= Beginning of Section =
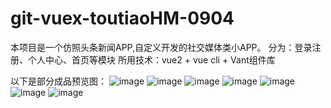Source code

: # git-vuex-toutiaoHM-0904
本项目是一个仿照头条新闻APP,自定义开发的社交媒体类小APP。
分为：登录注册、个人中心、首页等模块
所用技术：vue2 + vue cli + Vant组件库

以下是部分成品预览图：
![image](https://github.com/merry661/013-vue-cli-vuex--0825/blob/main/%E7%BD%91%E7%AB%99%E9%A2%84%E8%A7%88%E5%9B%BE/1.png)
![image](https://github.com/merry661/013-vue-cli-vuex--0825/blob/main/%E7%BD%91%E7%AB%99%E9%A2%84%E8%A7%88%E5%9B%BE/2.png)
![image](https://github.com/merry661/013-vue-cli-vuex--0825/blob/main/%E7%BD%91%E7%AB%99%E9%A2%84%E8%A7%88%E5%9B%BE/3.png)
![image](https://github.com/merry661/013-vue-cli-vuex--0825/blob/main/%E7%BD%91%E7%AB%99%E9%A2%84%E8%A7%88%E5%9B%BE/4.png)
![image](https://github.com/merry661/013-vue-cli-vuex--0825/blob/main/%E7%BD%91%E7%AB%99%E9%A2%84%E8%A7%88%E5%9B%BE/5.png)
![image](https://github.com/merry661/013-vue-cli-vuex--0825/blob/main/%E7%BD%91%E7%AB%99%E9%A2%84%E8%A7%88%E5%9B%BE/6.png)
![image](https://github.com/merry661/013-vue-cli-vuex--0825/blob/main/%E7%BD%91%E7%AB%99%E9%A2%84%E8%A7%88%E5%9B%BE/7.png)
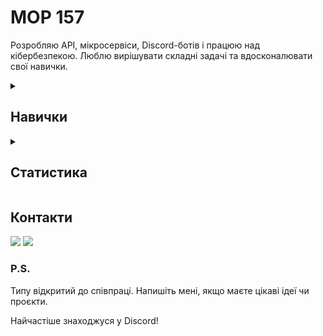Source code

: <div>
    <h1>MOP 157</h1>
    <p>Розробляю API, мікросервіси, Discord-ботів і працюю над кібербезпекою. Люблю вирішувати складні задачі та вдосконалювати свої навички.</p>
</div>

<details><summary><h2>Навички</h2></summary>
<ul>
    <li><strong>Мови програмування:</strong> TypeScript, JavaScript, Python</li>
    <li><strong>Фреймворки:</strong> Express, Nest.js</li>
    <li><strong>Технології:</strong> WebSocket, REST API</li>
    <li><strong>Інструменти:</strong> Docker</li>
    <li><strong>Бази даних:</strong> MongoDB, SQLite</li>
    <li><strong>Discord-боти:</strong> розробка, інтеграція API, модульна структура</li>
    <li><strong>Кібербезпека:</strong> аналіз вразливостей, трафіку та мереж</li>
</ul></details>

<details>
<summary><h2>Статистика</h2></summary>
    <img src="https://github-readme-stats.vercel.app/api?username=Mop157&show_icons=true&theme=radical" width="%100" height="200px" alt="Stats" />
    <img src="https://github-readme-stats.vercel.app/api/top-langs/?username=Mop157&layout=compact&theme=radical" width="%100" height="150px" alt="Languages" />
    <img src="https://github-profile-trophy.vercel.app/?username=Mop157&theme=monokai" width="%100" height="150px" alt="Stats" />
</details>

<h2>Контакти</h2>
<div>
    <a href="https://t.me/Mop_157" target="_blank"><img src="https://img.shields.io/badge/telegram-2CA5E0.svg?&style=for-the-badge&logo=telegram&logoColor=white"></a>
    <a href="https://discord.com/users/670163392979271710" target="_blank"><img src="https://img.shields.io/badge/discord%20-7289DA.svg?&style=for-the-badge&logo=discord&logoColor=white"></a>
</div>

<div>
    <h3>P.S.</h3>
    <p>Типу відкритий до співпраці. Напишіть мені, якщо маєте цікаві ідеї чи проєкти.</p>
    <p>Найчастіше знаходжуся у Discord!</p>
</div>

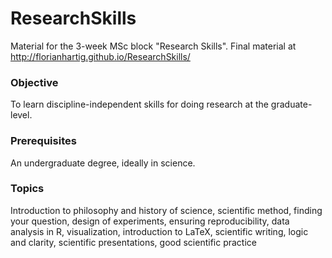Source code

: ResearchSkills
==============

Material for the 3-week MSc block "Research Skills". Final material at http://florianhartig.github.io/ResearchSkills/ 

### Objective

To learn discipline-independent skills for doing research at the graduate-level.

### Prerequisites

An undergraduate degree, ideally in science. 


### Topics

Introduction to philosophy and history of science, scientific method, finding your question, design of experiments, ensuring reproducibility, data analysis in R, visualization, introduction to LaTeX, scientific writing, logic and clarity, scientific presentations, good scientific practice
= End of Section =
### What needs to be done
Write the number of data lines with "details", nothing else.

### Exercise answer
4